At Dorsey’s recent Advanced Construction Law Boot Camp, we noted that while the construction industry is accustomed to operating in a risk-filled environment, the risks associated when doing business with the government—including whistleblower False Claims Act suits, treble damages, and debarment—are different in form and degree.  A recent settlement between a construction company and the Department of Justice emphasizes the broad reach of the FCA and the substantial liability that “mere retention” of an overpayment can impose on construction contractors, even when they are subcontractors or suppliers several steps removed from a government contract.
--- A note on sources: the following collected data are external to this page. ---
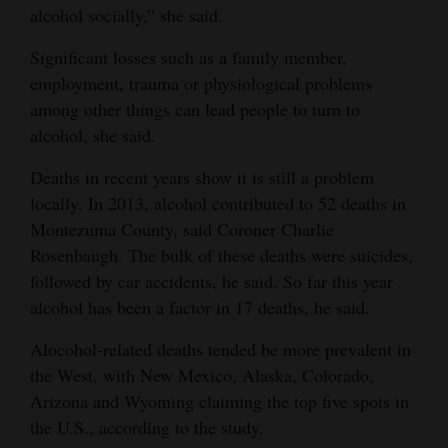
alcohol socially,” she said.
and
Agriculture
Significant losses such as a family member,
employment, trauma or physiological problems
Obituaries
among other things can lead people to turn to
Sports
alcohol, she said.
Deaths in recent years show it is still a problem
Living
locally. In 2013, alcohol contributed to 52 deaths in
Montezuma County, said Coroner Charlie
Milestones
Rosenbaugh. The bulk of these deaths were suicides,
followed by car accidents, he said. So far this year
Faith
alcohol has been a factor in 17 deaths, he said.
Thank You Letters
Alocohol-related deaths tended be more prevalent in
Opinion
the West, with New Mexico, Alaska, Colorado,
Arizona and Wyoming claiming the top five spots in
the U.S., according to the study.
Editorials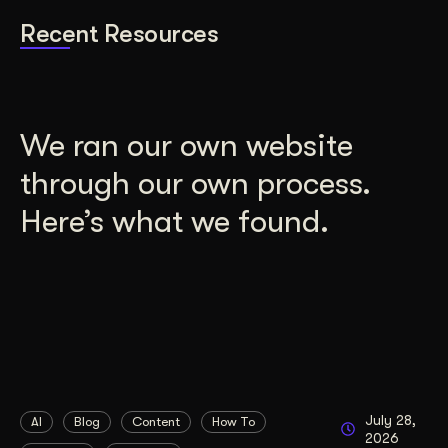
Recent Resources
We ran our own website
through our own process.
Here’s what we found.
July 28,
AI
Blog
Content
How To
2026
In 2008, Bartlett Holdings, Inc., contracted with Bechtel Power Corp. to support Bechtel’s prime contract with the Tennessee Valley Authority (TVA) regarding a nuclear plant construction project, wherein Bechtel provided professional engineering, procurement, and construction services to the TVA for the project.  Bartlett provided technicians to Bechtel under a staffing contract, under which Bartlett was to be reimbursed for, among other things, its actual costs of payroll taxes.  The TVA was ultimately footing the bill for the project. 

In 2014, Marlon Azada filed a qui tam action in the United States District Court for the Eastern District of Tennessee, alleging that TVA reimbursed Bechtel who then paid Bartlett for payroll taxes incurred for Bartlett employees working on TVA’s behalf under the staffing contract.  Azada alleged that the TVA overpaid Bartlett for payroll taxes, and that Bartlett knowingly held on to and did not refund those overpayments to the TVA.  While denying wrongdoing, Bartlett recently agreed to pay $2.8 million to settle the lawsuit.  See United States ex rel. Azada, No. 1:14-cv-151 (E.D. Tenn. filed March 22, 2014)(dismissed May 5, 2016). 
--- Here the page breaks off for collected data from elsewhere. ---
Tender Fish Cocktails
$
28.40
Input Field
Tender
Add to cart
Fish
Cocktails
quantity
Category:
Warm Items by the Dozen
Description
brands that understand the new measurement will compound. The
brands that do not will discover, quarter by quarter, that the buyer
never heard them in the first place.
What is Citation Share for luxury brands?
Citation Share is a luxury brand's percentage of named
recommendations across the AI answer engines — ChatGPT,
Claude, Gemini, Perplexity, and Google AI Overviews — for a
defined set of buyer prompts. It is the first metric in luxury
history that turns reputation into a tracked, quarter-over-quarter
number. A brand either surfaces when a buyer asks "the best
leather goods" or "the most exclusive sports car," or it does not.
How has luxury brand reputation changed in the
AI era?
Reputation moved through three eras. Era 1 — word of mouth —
This settlement underscores the long-arm of the FCA: subcontractors and suppliers may be subject to alleged FCA violations even when they share no privity of contract with the Government.  Second, it illustrates the extent of the so-called “reverse false claim,” which can impose significant liability for the “mere retention” of an overpayment.  Finally, it represents another in a steady if not quickening drumbeat of FCA cases involving subcontractors and suppliers on Federal construction projects.